● GIVEN RECORDS:
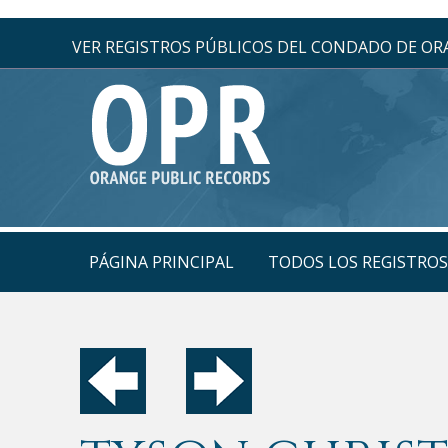
VER REGISTROS PÚBLICOS DEL CONDADO DE O
PÁGINA PRINCIPAL
TODOS LOS REGISTRO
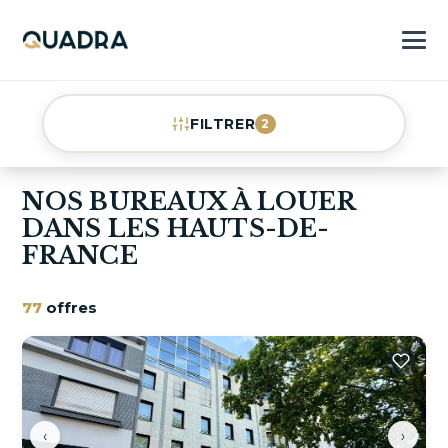
FILTRER
2
NOS BUREAUX À LOUER
DANS LES HAUTS-DE-
FRANCE
77
offres
‹
›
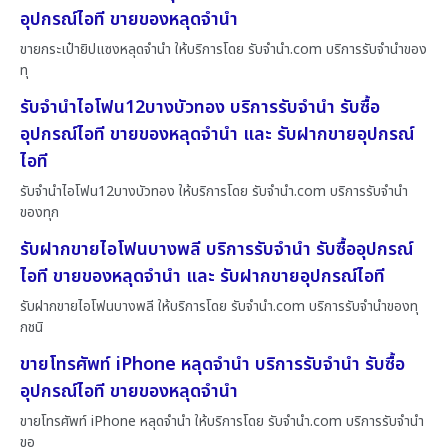
อุปกรณ์ไอที ขายของหลุดจำนำ
ขายกระเป๋ายิปแซงหลุดจำนำ ให้บริการโดย รับจํานํา.com บริการรับจำนำของ
ทุ
รับจำนำไอโฟน12บางบัวทอง บริการรับจำนำ รับซื้อ
อุปกรณ์ไอที ขายของหลุดจำนำ และ รับฝากขายอุปกรณ์
ไอที
รับจำนำไอโฟน12บางบัวทอง ให้บริการโดย รับจํานํา.com บริการรับจำนำ
ของทุก
รับฝากขายไอโฟนบางพลี บริการรับจำนำ รับซื้ออุปกรณ์
ไอที ขายของหลุดจำนำ และ รับฝากขายอุปกรณ์ไอที
รับฝากขายไอโฟนบางพลี ให้บริการโดย รับจํานํา.com บริการรับจำนำของทุ
กชนิ
ขายโทรศัพท์ iPhone หลุดจำนำ บริการรับจำนำ รับซื้อ
อุปกรณ์ไอที ขายของหลุดจำนำ
ขายโทรศัพท์ iPhone หลุดจำนำ ให้บริการโดย รับจํานํา.com บริการรับจำนำ
ขอ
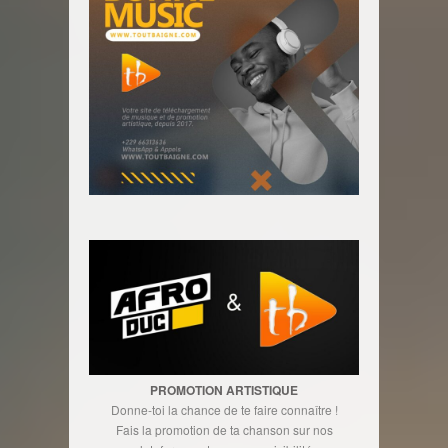
PROMOTION ARTISTIQUE
Donne-toi la chance de te faire connaître !
Fais la promotion de ta chanson sur nos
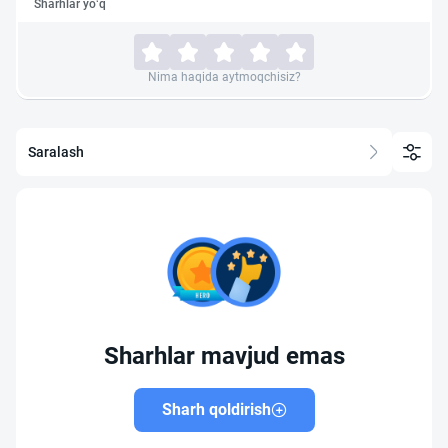
Sharhlar yo‘q
Nima haqida aytmoqchisiz?
Saralash
Sharhlar mavjud emas
Sharh qoldirish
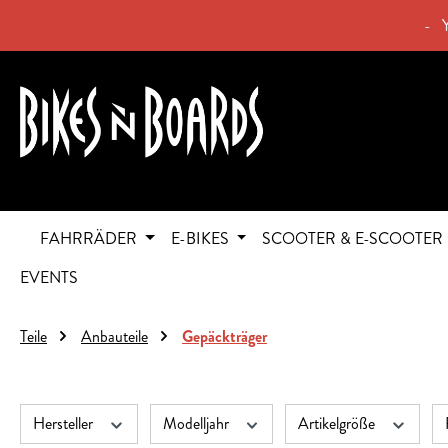
springen
Zur Hauptnavigation springen
- 
FAHRRÄDER
E-BIKES
SCOOTER & E-SCOOTER
EVENTS
Teile
Anbauteile
Gepäckträger
Hersteller
Modelljahr
Artikelgröße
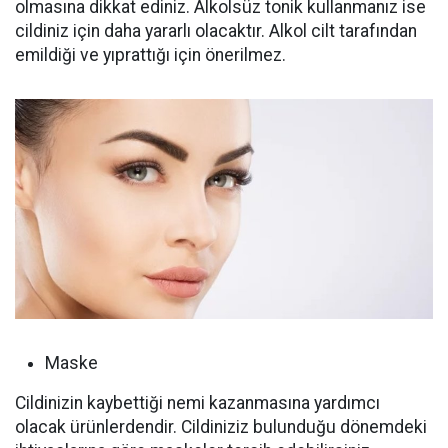
olmasına dikkat ediniz. Alkolsüz tonik kullanmanız ise
cildiniz için daha yararlı olacaktır. Alkol cilt tarafından
emildiği ve yıprattığı için önerilmez.
Maske
Cildinizin kaybettiği nemi kazanmasına yardımcı
olacak ürünlerdendir. Cildiniziz bulunduğu dönemdeki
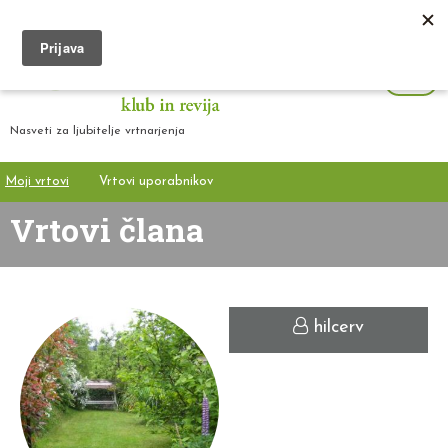
Nasveti za ljubitelje vrtnarjenja
Moji vrtovi
Vrtovi uporabnikov
Vrtovi člana
hilcerv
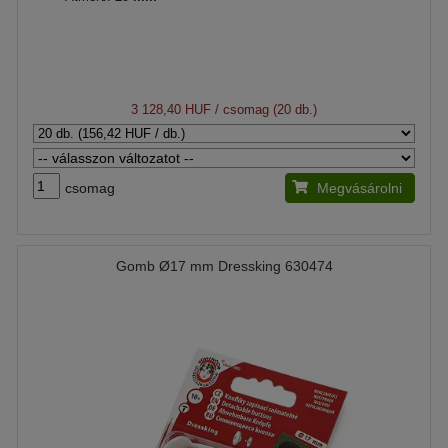
3 128,40 HUF
/ csomag (20 db.)
csomag
Megvásárolni
Gomb Ø17 mm Dressking 630474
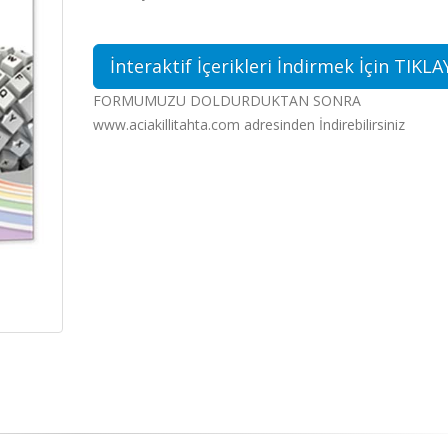
İnteraktif İçerikleri İndirmek İçin TIKLA
FORMUMUZU DOLDURDUKTAN SONRA
www.aciakillitahta.com adresinden İndirebilirsiniz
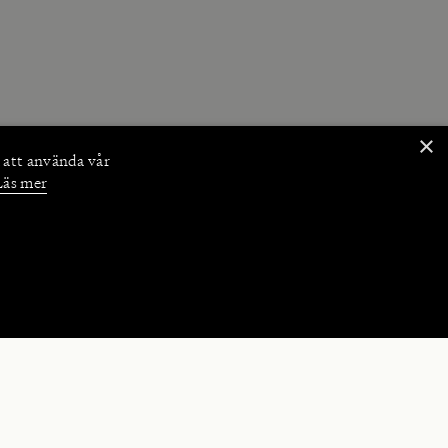
×
 att använda vår
Läs mer
NKTIONER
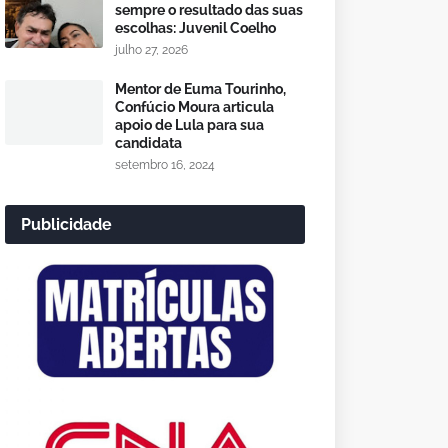
sempre o resultado das suas
escolhas: Juvenil Coelho
julho 27, 2026
Mentor de Euma Tourinho,
Confúcio Moura articula
apoio de Lula para sua
candidata
setembro 16, 2024
Publicidade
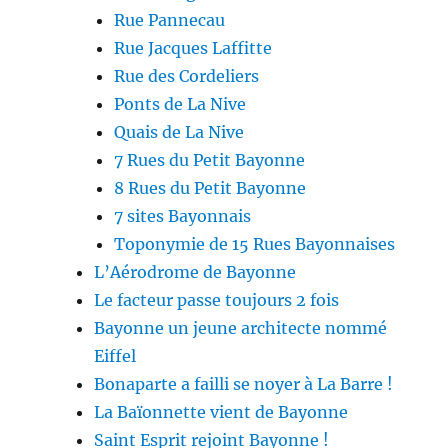
Rue Pannecau
Rue Jacques Laffitte
Rue des Cordeliers
Ponts de La Nive
Quais de La Nive
7 Rues du Petit Bayonne
8 Rues du Petit Bayonne
7 sites Bayonnais
Toponymie de 15 Rues Bayonnaises
L’Aérodrome de Bayonne
Le facteur passe toujours 2 fois
Bayonne un jeune architecte nommé
Eiffel
Bonaparte a failli se noyer à La Barre !
La Baïonnette vient de Bayonne
Saint Esprit rejoint Bayonne !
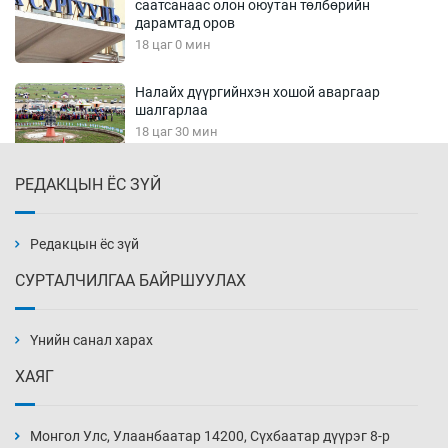
саатсанаас олон оюутан төлбөрийн
дарамтад оров
18 цаг 0 мин
Налайх дүүргийнхэн хошой аваргаар
шалгарлаа
18 цаг 30 мин
РЕДАКЦЫН ЁС ЗҮЙ
БНСУ-д хэт халсны улмаас 19 хүн нас
баржээ
19 цаг 0 мин
Редакцын ёс зүй
СУРТАЛЧИЛГАА БАЙРШУУЛАХ
“DeepSeek” компани ӨМӨЗО-д хиймэл оюуны
дата төв байгуулахаар төлөвлөж байна
Үнийн санал харах
19 цаг 30 мин
ХАЯГ
Дашчойлин хийд жуулчдад зориулсан тусгай
үйлчилгээ үзүүлж эхэлжээ
Монгол Улс, Улаанбаатар 14200, Сүхбаатар дүүрэг 8-р
19 цаг 30 мин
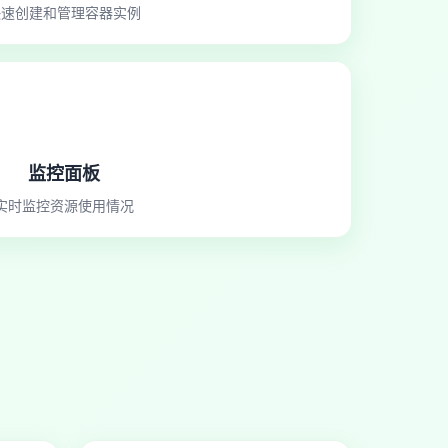
快速创建和管理容器实例
监控面板
实时监控资源使用情况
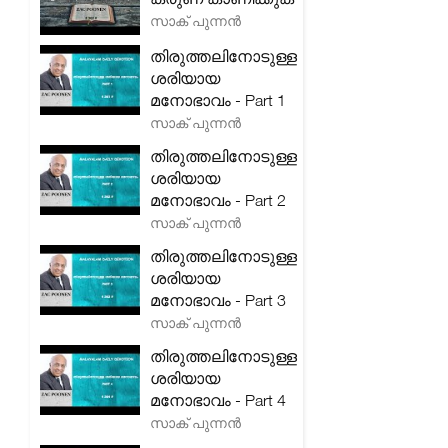
സാക് പുന്നൻ
തിരുത്തലിനോടുള്ള
ശരിയായ
മനോഭാവം - Part 1
സാക് പുന്നൻ
തിരുത്തലിനോടുള്ള
ശരിയായ
മനോഭാവം - Part 2
സാക് പുന്നൻ
തിരുത്തലിനോടുള്ള
ശരിയായ
മനോഭാവം - Part 3
സാക് പുന്നൻ
തിരുത്തലിനോടുള്ള
ശരിയായ
മനോഭാവം - Part 4
സാക് പുന്നൻ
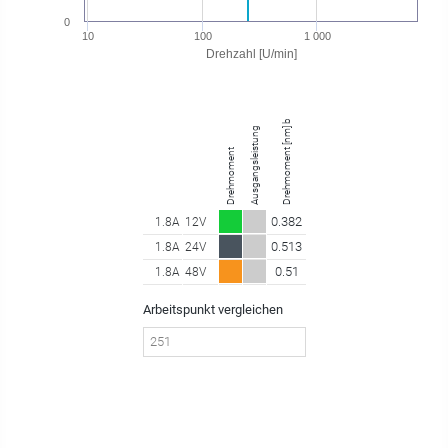
0
10
100
1 000
Drehzahl [U/min]
Drehmoment [nm] bei 251.00 U/min
Ausgangsleistung
Drehmoment
0.382
1.8A
12V
0.513
1.8A
24V
0.51
1.8A
48V
Arbeitspunkt vergleichen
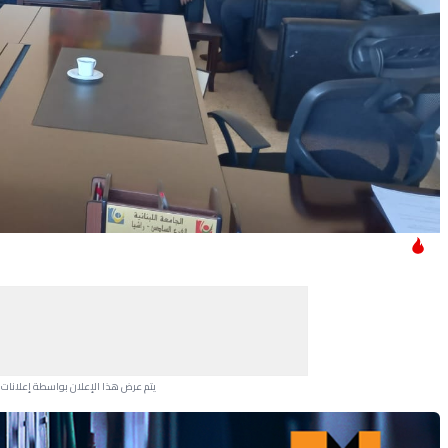
يتم عرض هذا الإعلان بواسطة إعلانات Google، ولا يتحكم موقعنا في الإعلانات التي تظهر لكل مستخدم.
Advertisement Section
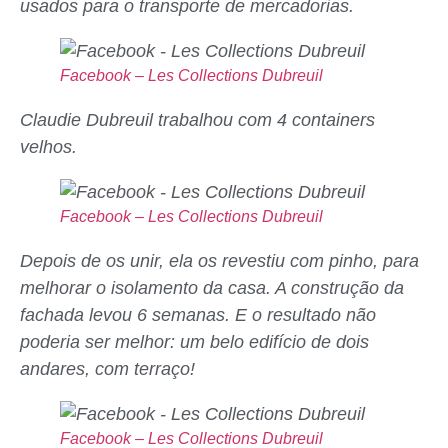
usados para o transporte de mercadorias.
Facebook – Les Collections Dubreuil
Claudie Dubreuil trabalhou com 4 containers
velhos.
Facebook – Les Collections Dubreuil
Depois de os unir, ela os revestiu com pinho, para
melhorar o isolamento da casa. A construção da
fachada levou 6 semanas. E o resultado não
poderia ser melhor: um belo edifício de dois
andares, com terraço!
Facebook – Les Collections Dubreuil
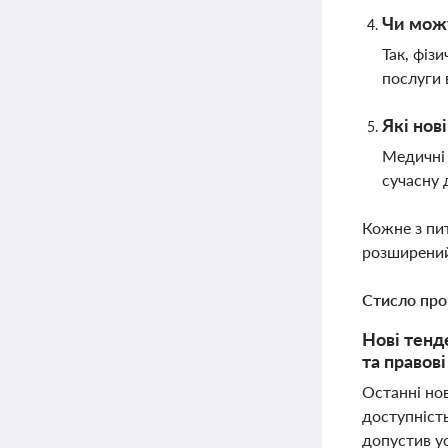
Чи мож
Так, фіз
послуги 
Які нов
Медичні 
сучасну 
Кожне з пи
розширений
Стисло про
Нові тенд
та правов
Останні нов
доступніст
допустив ус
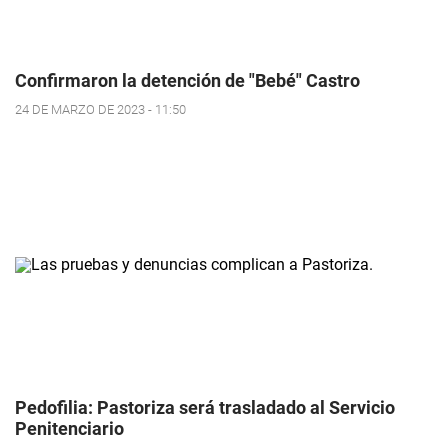
Confirmaron la detención de "Bebé" Castro
24 DE MARZO DE 2023 - 11:50
Pedofilia: Pastoriza será trasladado al Servicio
Penitenciario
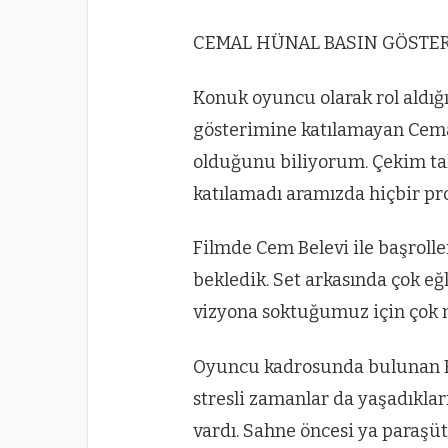
CEMAL HÜNAL BASIN GÖSTER
Konuk oyuncu olarak rol aldığı
gösterimine katılamayan Cemal
olduğunu biliyorum. Çekim ta
katılamadı aramızda hiçbir pr
Filmde Cem Belevi ile başroll
bekledik. Set arkasında çok eğ
vizyona soktuğumuz için çok 
Oyuncu kadrosunda bulunan Er
stresli zamanlar da yaşadıkla
vardı. Sahne öncesi ya paraşü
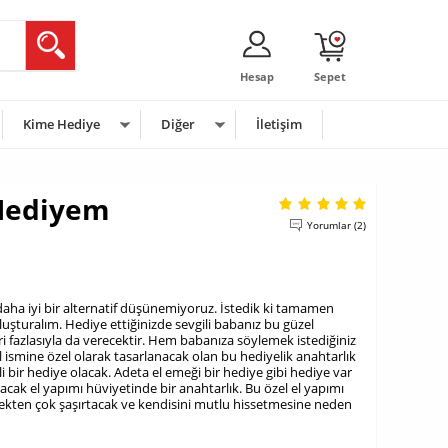
Hesap
Sepet
Kime Hediye
Diğer
İletişim
Hediyem
Yorumlar (2)
 daha iyi bir alternatif düşünemiyoruz. İstedik ki tamamen
luşturalım. Hediye ettiğinizde sevgili babanız bu güzel
ri fazlasıyla da verecektir. Hem babanıza söylemek istediğiniz
 ismine özel olarak tasarlanacak olan bu hediyelik anahtarlık
li bir hediye olacak. Adeta el emeği bir hediye gibi hediye var
nacak el yapımı hüviyetinde bir anahtarlık. Bu özel el yapımı
ekten çok şaşırtacak ve kendisini mutlu hissetmesine neden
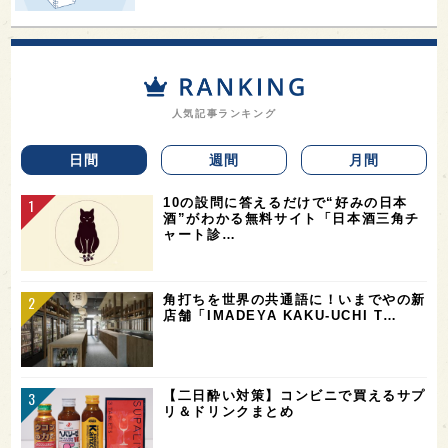
人気記事ランキング
日間
週間
月間
10の設問に答えるだけで“好みの日本
酒”がわかる無料サイト「日本酒三角チ
ャート診…
角打ちを世界の共通語に！いまでやの新
店舗「IMADEYA KAKU-UCHI T…
【二日酔い対策】コンビニで買えるサプ
リ＆ドリンクまとめ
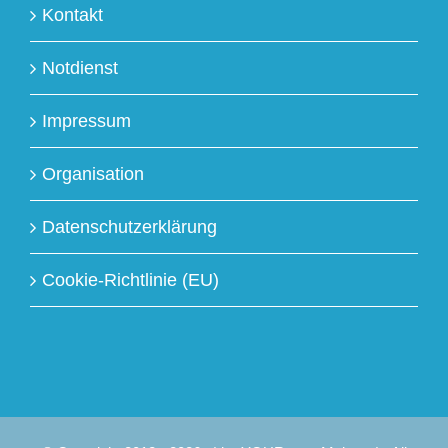
Kontakt
Notdienst
Impressum
Organisation
Datenschutzerklärung
Cookie-Richtlinie (EU)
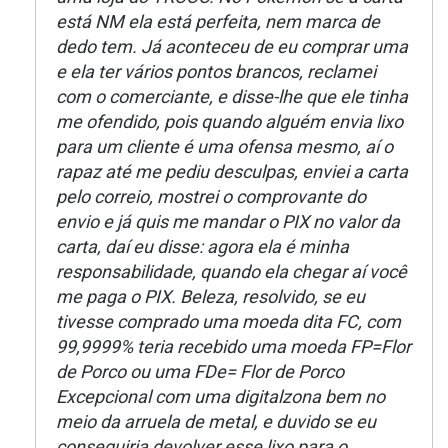
está NM ela está perfeita, nem marca de
dedo tem. Já aconteceu de eu comprar uma
e ela ter vários pontos brancos, reclamei
com o comerciante, e disse-lhe que ele tinha
me ofendido, pois quando alguém envia lixo
para um cliente é uma ofensa mesmo, aí o
rapaz até me pediu desculpas, enviei a carta
pelo correio, mostrei o comprovante do
envio e já quis me mandar o PIX no valor da
carta, daí eu disse: agora ela é minha
responsabilidade, quando ela chegar aí você
me paga o PIX. Beleza, resolvido, se eu
tivesse comprado uma moeda dita FC, com
99,9999% teria recebido uma moeda FP=Flor
de Porco ou uma FDe= Flor de Porco
Excepcional com uma digitalzona bem no
meio da arruela de metal, e duvido se eu
conseguiria devolver esse lixo para o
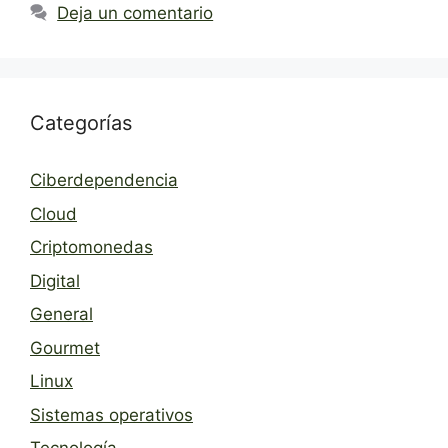
Deja un comentario
Categorías
Ciberdependencia
Cloud
Criptomonedas
Digital
General
Gourmet
Linux
Sistemas operativos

● WRITTEN TASK:
Copy the lines of text from the entries without changing anything, beginning at the line that contains "Confirmaron la detención" and ending after the line that contains "conseguiria devolver esse lixo para o". Leave out the pictures.

● TASK ANSWER:
Confirmaron la detención de "Bebé" Castro
24 DE MARZO DE 2023 - 11:50
Pedofilia: Pastoriza será trasladado al Servicio
Penitenciario
CEMAL HÜNAL BASIN GÖSTER
Konuk oyuncu olarak rol aldığı
gösterimine katılamayan Cemal
olduğunu biliyorum. Çekim ta
katılamadı aramızda hiçbir pr
Filmde Cem Belevi ile başroll
bekledik. Set arkasında çok eğ
vizyona soktuğumuz için çok 
Oyuncu kadrosunda bulunan Er
stresli zamanlar da yaşadıkla
vardı. Sahne öncesi ya paraşü
Hesap
Sepet
Kime Hediye
Diğer
İletişim
Hediyem
Yorumlar (2)
 daha iyi bir alternatif düşünemiyoruz. İstedik ki tamamen
luşturalım. Hediye ettiğinizde sevgili babanız bu güzel
ri fazlasıyla da verecektir. Hem babanıza söylemek istediğiniz
 ismine özel olarak tasarlanacak olan bu hediyelik anahtarlık
li bir hediye olacak. Adeta el emeği bir hediye gibi hediye var
nacak el yapımı hüviyetinde bir anahtarlık. Bu özel el yapımı
ekten çok şaşırtacak ve kendisini mutlu hissetmesine neden
人気記事ランキング
日間
週間
月間
10の設問に答えるだけで“好みの日本
酒”がわかる無料サイト「日本酒三角チ
ャート診…
角打ちを世界の共通語に！いまでやの新
店舗「IMADEYA KAKU-UCHI T…
【二日酔い対策】コンビニで買えるサプ
リ＆ドリンクまとめ
Kontakt
Notdienst
Impressum
Organisation
Datenschutzerklärung
Cookie-Richtlinie (EU)
está NM ela está perfeita, nem marca de
dedo tem. Já aconteceu de eu comprar uma
e ela ter vários pontos brancos, reclamei
com o comerciante, e disse-lhe que ele tinha
me ofendido, pois quando alguém envia lixo
para um cliente é uma ofensa mesmo, aí o
rapaz até me pediu desculpas, enviei a carta
pelo correio, mostrei o comprovante do
envio e já quis me mandar o PIX no valor da
carta, daí eu disse: agora ela é minha
responsabilidade, quando ela chegar aí você
me paga o PIX. Beleza, resolvido, se eu
tivesse comprado uma moeda dita FC, com
99,9999% teria recebido uma moeda FP=Flor
de Porco ou uma FDe= Flor de Porco
Excepcional com uma digitalzona bem no
meio da arruela de metal, e duvido se eu
conseguiria devolver esse lixo para o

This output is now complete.